Major symptoms include vaginal discharge, dysuria, intermenstrual bleeding, dyspareunia (painful intercourse), and mild lower abdominal pain.

When gonococcal cervicitis is either asymptomatic or unrecognized, the patient may progress to PID, often in proximity to a menstrual period. PID may be asymptomatic or silent and occurs in 10-20% of infected women. Symptoms of PID include the following:

  • Lower abdominal pain (most consistent symptom of PID)
  • Increased vaginal discharge or mucopurulent urethral discharge
  • Dysuria (usually without urgency or frequency)
  • Cervical motion tenderness
  • Adnexal tenderness (usually bilateral) or adnexal mass
  • Intermenstrual bleeding
  • Fever, chills, nausea, and vomiting (less common)

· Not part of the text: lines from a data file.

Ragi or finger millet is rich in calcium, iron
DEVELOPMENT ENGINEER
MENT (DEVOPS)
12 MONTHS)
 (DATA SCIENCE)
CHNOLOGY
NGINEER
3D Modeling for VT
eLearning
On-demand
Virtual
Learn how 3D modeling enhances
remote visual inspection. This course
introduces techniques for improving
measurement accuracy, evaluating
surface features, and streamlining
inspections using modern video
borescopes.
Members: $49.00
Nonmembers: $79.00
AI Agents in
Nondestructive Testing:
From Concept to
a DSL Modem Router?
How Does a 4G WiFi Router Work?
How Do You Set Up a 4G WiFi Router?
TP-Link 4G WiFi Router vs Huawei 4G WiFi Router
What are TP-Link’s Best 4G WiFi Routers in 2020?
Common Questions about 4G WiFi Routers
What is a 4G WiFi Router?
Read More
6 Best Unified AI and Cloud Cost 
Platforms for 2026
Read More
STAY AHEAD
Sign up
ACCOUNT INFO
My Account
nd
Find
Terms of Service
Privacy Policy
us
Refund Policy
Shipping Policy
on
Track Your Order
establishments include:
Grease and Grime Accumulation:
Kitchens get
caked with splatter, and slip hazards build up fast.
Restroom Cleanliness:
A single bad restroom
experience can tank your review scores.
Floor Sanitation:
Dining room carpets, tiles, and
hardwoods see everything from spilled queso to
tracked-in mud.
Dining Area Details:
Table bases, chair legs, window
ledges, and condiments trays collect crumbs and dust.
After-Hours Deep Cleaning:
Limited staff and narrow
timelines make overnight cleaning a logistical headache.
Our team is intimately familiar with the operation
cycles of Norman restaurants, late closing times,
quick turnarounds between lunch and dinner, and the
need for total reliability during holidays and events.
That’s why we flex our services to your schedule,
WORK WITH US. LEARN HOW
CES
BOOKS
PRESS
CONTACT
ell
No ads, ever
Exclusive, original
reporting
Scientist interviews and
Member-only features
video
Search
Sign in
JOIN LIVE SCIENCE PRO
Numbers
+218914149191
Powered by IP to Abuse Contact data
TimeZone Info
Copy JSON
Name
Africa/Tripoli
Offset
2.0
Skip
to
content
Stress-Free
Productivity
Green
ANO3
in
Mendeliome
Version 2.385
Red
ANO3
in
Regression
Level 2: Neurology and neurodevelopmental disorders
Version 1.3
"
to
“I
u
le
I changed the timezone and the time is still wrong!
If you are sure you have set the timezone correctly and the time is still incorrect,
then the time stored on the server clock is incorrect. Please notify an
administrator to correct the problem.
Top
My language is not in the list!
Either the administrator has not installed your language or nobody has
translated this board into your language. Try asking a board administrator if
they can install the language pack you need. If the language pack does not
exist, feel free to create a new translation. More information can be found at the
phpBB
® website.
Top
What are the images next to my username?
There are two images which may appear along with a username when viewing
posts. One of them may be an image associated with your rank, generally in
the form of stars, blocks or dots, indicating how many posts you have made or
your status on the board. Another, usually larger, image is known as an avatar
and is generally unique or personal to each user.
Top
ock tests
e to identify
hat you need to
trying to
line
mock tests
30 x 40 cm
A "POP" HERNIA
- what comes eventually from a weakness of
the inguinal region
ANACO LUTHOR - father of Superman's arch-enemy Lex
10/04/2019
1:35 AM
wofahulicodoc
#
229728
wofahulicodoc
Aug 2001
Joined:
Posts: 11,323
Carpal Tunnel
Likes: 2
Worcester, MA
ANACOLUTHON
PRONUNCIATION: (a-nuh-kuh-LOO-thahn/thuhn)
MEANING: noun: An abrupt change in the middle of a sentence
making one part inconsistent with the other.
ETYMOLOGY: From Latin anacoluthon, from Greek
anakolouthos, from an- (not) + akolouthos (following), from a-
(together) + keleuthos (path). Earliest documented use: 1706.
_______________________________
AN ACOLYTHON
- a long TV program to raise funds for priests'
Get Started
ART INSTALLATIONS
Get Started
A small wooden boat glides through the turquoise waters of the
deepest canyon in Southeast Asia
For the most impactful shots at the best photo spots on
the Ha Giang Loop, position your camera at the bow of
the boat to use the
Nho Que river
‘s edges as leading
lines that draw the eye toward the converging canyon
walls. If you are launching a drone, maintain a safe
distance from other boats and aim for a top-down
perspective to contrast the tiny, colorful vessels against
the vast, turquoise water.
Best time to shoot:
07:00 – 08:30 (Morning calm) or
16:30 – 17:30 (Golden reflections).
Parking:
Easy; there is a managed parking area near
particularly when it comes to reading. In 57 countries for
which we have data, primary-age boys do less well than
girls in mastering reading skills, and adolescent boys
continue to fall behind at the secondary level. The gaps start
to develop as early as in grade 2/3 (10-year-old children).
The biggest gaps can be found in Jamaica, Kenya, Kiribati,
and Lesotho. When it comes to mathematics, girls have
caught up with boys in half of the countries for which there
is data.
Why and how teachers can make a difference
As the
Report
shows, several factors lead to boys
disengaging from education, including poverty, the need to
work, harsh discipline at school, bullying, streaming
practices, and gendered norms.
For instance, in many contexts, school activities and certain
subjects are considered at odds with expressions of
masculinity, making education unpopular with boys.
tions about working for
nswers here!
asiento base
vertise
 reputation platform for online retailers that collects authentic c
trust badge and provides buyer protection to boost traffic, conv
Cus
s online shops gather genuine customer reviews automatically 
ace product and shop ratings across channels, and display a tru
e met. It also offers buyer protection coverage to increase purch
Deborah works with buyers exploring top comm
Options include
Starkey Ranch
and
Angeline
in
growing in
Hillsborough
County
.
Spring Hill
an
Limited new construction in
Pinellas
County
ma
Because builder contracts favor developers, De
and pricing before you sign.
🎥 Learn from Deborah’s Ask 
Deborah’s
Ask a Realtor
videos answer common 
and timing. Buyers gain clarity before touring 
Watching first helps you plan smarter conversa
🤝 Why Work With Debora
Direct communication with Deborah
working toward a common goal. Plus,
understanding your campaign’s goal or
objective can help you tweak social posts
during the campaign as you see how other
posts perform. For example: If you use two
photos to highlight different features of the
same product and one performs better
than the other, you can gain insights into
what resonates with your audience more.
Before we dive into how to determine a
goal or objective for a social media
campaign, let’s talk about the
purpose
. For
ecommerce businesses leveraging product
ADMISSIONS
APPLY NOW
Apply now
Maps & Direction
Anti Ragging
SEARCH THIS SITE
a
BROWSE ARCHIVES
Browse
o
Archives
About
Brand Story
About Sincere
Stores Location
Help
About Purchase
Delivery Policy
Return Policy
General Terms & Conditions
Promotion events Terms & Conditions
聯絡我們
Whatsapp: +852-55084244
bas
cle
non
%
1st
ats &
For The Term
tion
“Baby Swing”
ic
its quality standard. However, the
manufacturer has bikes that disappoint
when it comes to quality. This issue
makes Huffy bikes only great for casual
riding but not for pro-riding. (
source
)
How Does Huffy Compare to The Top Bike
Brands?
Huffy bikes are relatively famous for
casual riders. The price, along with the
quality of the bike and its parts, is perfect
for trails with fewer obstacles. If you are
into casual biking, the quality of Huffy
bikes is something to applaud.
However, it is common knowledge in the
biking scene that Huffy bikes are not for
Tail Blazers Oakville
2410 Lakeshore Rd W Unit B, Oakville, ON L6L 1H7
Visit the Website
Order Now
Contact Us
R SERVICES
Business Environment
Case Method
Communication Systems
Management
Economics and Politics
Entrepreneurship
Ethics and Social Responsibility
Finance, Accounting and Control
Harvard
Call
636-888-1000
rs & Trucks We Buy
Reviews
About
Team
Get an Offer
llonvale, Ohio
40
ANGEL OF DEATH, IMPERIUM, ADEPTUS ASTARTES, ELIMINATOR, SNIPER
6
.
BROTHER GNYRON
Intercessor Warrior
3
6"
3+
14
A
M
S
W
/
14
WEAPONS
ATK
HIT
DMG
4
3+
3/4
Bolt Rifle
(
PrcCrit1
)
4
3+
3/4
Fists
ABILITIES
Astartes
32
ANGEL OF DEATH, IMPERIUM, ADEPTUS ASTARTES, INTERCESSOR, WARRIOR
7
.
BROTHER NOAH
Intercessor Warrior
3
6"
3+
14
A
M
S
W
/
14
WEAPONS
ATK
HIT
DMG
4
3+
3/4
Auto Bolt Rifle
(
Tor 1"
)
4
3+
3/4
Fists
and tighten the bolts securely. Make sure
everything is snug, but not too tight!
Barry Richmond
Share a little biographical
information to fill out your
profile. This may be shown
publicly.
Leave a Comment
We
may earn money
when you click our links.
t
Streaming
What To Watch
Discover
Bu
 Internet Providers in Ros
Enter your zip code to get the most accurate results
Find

Acute perihepatitis (Fitz-Hugh-Curtis syndrome) occurs primarily through direct extension of N gonorrhoeae or Chlamydia trachomatis from the fallopian tube to the liver capsule and overlying peritoneum. Acute perihepatitis is more commonly associated with C trachomatis. Patients with this syndrome may report right upper quadrant pain, nausea, vomiting, and fever, and friction rub may be heard along the right anterior costal margin. Cases tend to occur in individuals with PID and therefore should be among the differential diagnoses of right upper quadrant pain in young sexually active women.

Vaginal discharge from endocervicitis is the most common presenting symptom of gonorrhea and is usually described as thin, purulent, and mildly odorous. Many patients have minimal or no symptoms from gonococcal cervicitis. Dysuria or a scant urethral discharge may be due to urethritis accompanying cervicitis.

Gonorrheal infection of the Bartholin glands (glands near the labia) is asymptomatic in one third of cases but may manifest as perilabial pain, edema, tenderness, and discharge.

Pelvic or lower abdominal pain suggests ascending infection of the endometrium, fallopian tubes, ovaries, and peritoneum. Pain may be midline, unilateral, or bilateral. Fever, nausea, and vomiting may be present. Pelvic examination usually demonstrates bilateral adnexal tenderness, possible tenderness over the uterine fundus, and possible cervical motion tenderness. Abdominal examination elicits lower quadrant tenderness. PID related to gonococcal infection may follow the onset of menses by a few days. The possibility of ectopic pregnancy should always be considered in patients with pelvic or lower abdominal pain.

Rectal infection is often asymptomatic, but rectal pain, pruritus, tenesmus, and rectal discharge may be present if the rectal mucosa is infected. Bloody diarrhea may also occur. Rectal infection may occur from anal intercourse or, in women, by local spread of the organism.